Sterilized Couples Seeking to Marry

E. Christian Brugger
and William E. May
Reproduced with Permission
Culture of Life Foundation

July 14, 2010 (Zenit.org).- Here is a question on bioethics asked by a ZENIT reader and answered by the fellows of the Culture of Life Foundation.

Q: Can you tell us what is the latest Church teaching about couples seeking a Catholic marriage, wherein one or both of the spouses are impeded from having children by a tubal ligation and/or vasectomy? Can a priest assist at such a marriage, if he were to know about the situation? Or is it enough that he ask them to consider a reversal? Seems like these cases are becoming an epidemic, and every priest seems to be handling this question differently. -- Fr. I.S. Belleville, New Jersey, USA

E. Christian Brugger and William E. May offer the following response:

People who sterilize themselves in order to prevent conception commit a grave offense, but their condition of itself does not prevent the validity of a marriage. Catholic Canon Law teaches: 'Sterility neither prohibits nor invalidates marriage' (can. 1084, no. 3).

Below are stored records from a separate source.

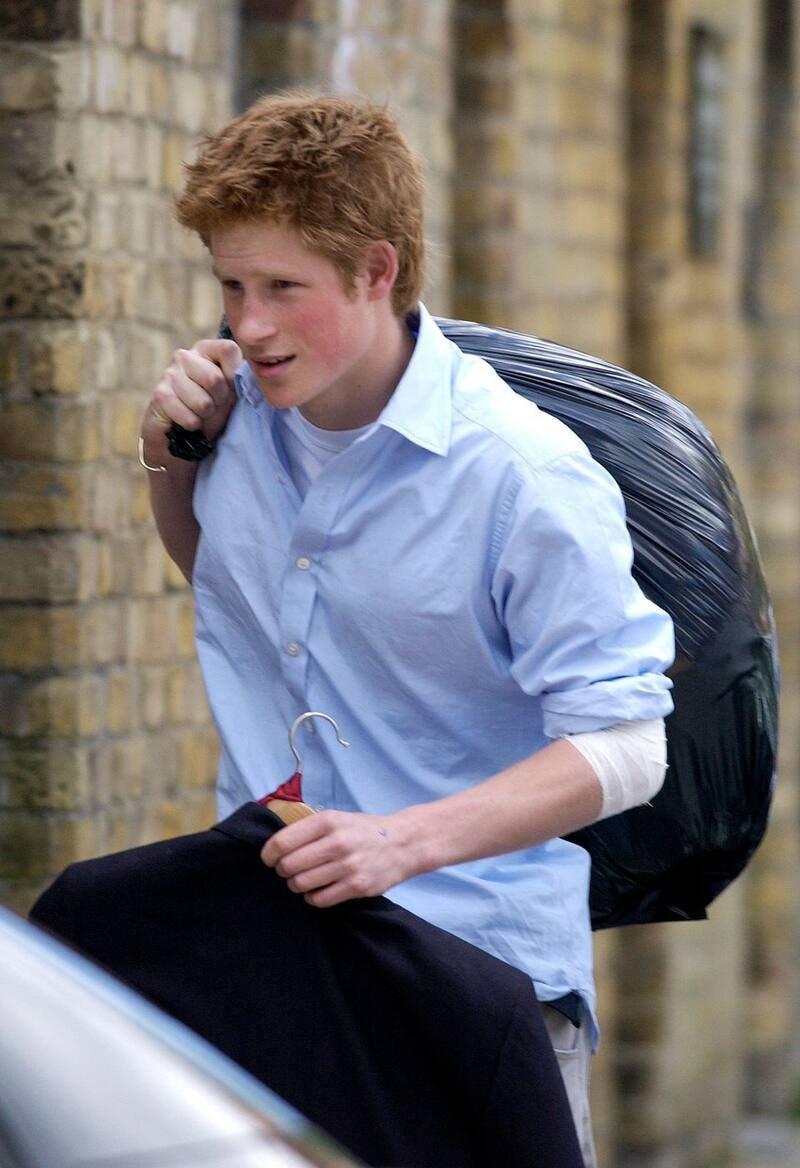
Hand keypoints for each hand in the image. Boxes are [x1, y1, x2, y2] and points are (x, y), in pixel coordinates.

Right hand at [141, 338, 241, 450]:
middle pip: (215, 379)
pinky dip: (194, 426)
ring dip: (206, 416)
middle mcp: (184, 356)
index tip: (231, 389)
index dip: (234, 376)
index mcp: (205, 350)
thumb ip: (239, 378)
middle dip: (220, 401)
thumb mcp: (231, 393)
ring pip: (203, 402)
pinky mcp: (160, 396)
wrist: (181, 437)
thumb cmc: (210, 411)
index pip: (228, 349)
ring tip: (199, 414)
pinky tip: (187, 422)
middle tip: (212, 406)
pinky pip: (190, 418)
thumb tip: (250, 371)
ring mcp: (169, 374)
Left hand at [261, 810, 413, 907]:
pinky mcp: (357, 887)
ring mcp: (348, 866)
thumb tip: (275, 847)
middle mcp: (337, 842)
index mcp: (328, 822)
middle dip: (283, 871)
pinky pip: (320, 899)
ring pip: (301, 884)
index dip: (269, 854)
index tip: (269, 859)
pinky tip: (319, 890)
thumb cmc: (364, 831)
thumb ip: (310, 830)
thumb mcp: (337, 818)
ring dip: (297, 885)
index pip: (283, 842)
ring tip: (304, 880)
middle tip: (289, 870)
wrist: (404, 843)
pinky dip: (313, 897)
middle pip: (289, 865)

To contract a valid marriage, one must possess the capacity and the will to enter into a permanent and procreative-type of union. (The procreative part requires only that one be capable of having true intercourse, not that that intercourse must be fertile. More on this below.) If a priest knows that a person requesting marriage in the Church has sterilized him or herself, he should seek moral certitude that the person intends to contract a valid marriage. But if he knows the person is unrepentant, then he has a reasonable ground for questioning whether that person has a will to enter a procreative-type of union. In our judgment, he should not marry persons who say with an intractable will, 'I'm sterilized and I'm not sorry.'

How can sterilized persons intend a procreative-type of union (i.e., be morally "open to life"), since knowing they are sterile they cannot intend to have children? Two things are required for openness to life. First, they must repent of the sin of sterilization. Sincere repentance undoes the moral self-determination against life that they realized in themselves when they chose to be sterilized. To repent of a serious sin such as sterilization requires sacramental confession.

Second, having repented, their conjugal acts remain "open to life" (i.e., are marital acts) insofar as they are: 1) chosen in a 'human manner'; and 2) are 'per se apt for the generation of a child' (canon 1061, no. 1), although the condition of sterility may make such generation impossible (or at least unlikely). The act is chosen in a 'human way' insofar as it's chosen freely (i.e., is not the result of physical or moral coercion). And it is 'per se apt for the generation of a child' insofar as it is an ejaculatory act of sexual intercourse between a man and a woman, which is the kind of act from which procreation could follow if couples are fertile. (Faithful moral theologians [and canon lawyers] disagree on the question of whether an intentionally contraceptive act of intercourse [e.g., using chemicals or barriers] is 'per se apt for the generation of a child." We believe it is not.)

An external sign that a person has repented is that he or she seeks to reverse the vasectomy or ligation. A reversal is not required in order to marry in the Church. And if attempting a reversal were to cause serious burdens (e.g., grave financial difficulty or threat to health), then the attempt would not be morally obligatory. But in the absence of serious burdens, we believe a sterilized man or woman for the good of the marriage should attempt a reversal. This of course would not apply to couples who are past childbearing age.


E. Christian Brugger is a Senior Fellow of Ethics at the Culture of Life Foundation and is an associate professor of moral theology at St. John Vianney Theological Seminary in Denver, Colorado. He received his Doctorate in Philosophy from Oxford in 2000.

William E. May, is a Senior Fellow at the Culture of Life Foundation and retired Michael J. McGivney Professor of Moral Theology at the John Paul II Institute for Studies on Marriage and Family at The Catholic University of America in Washington, D.C.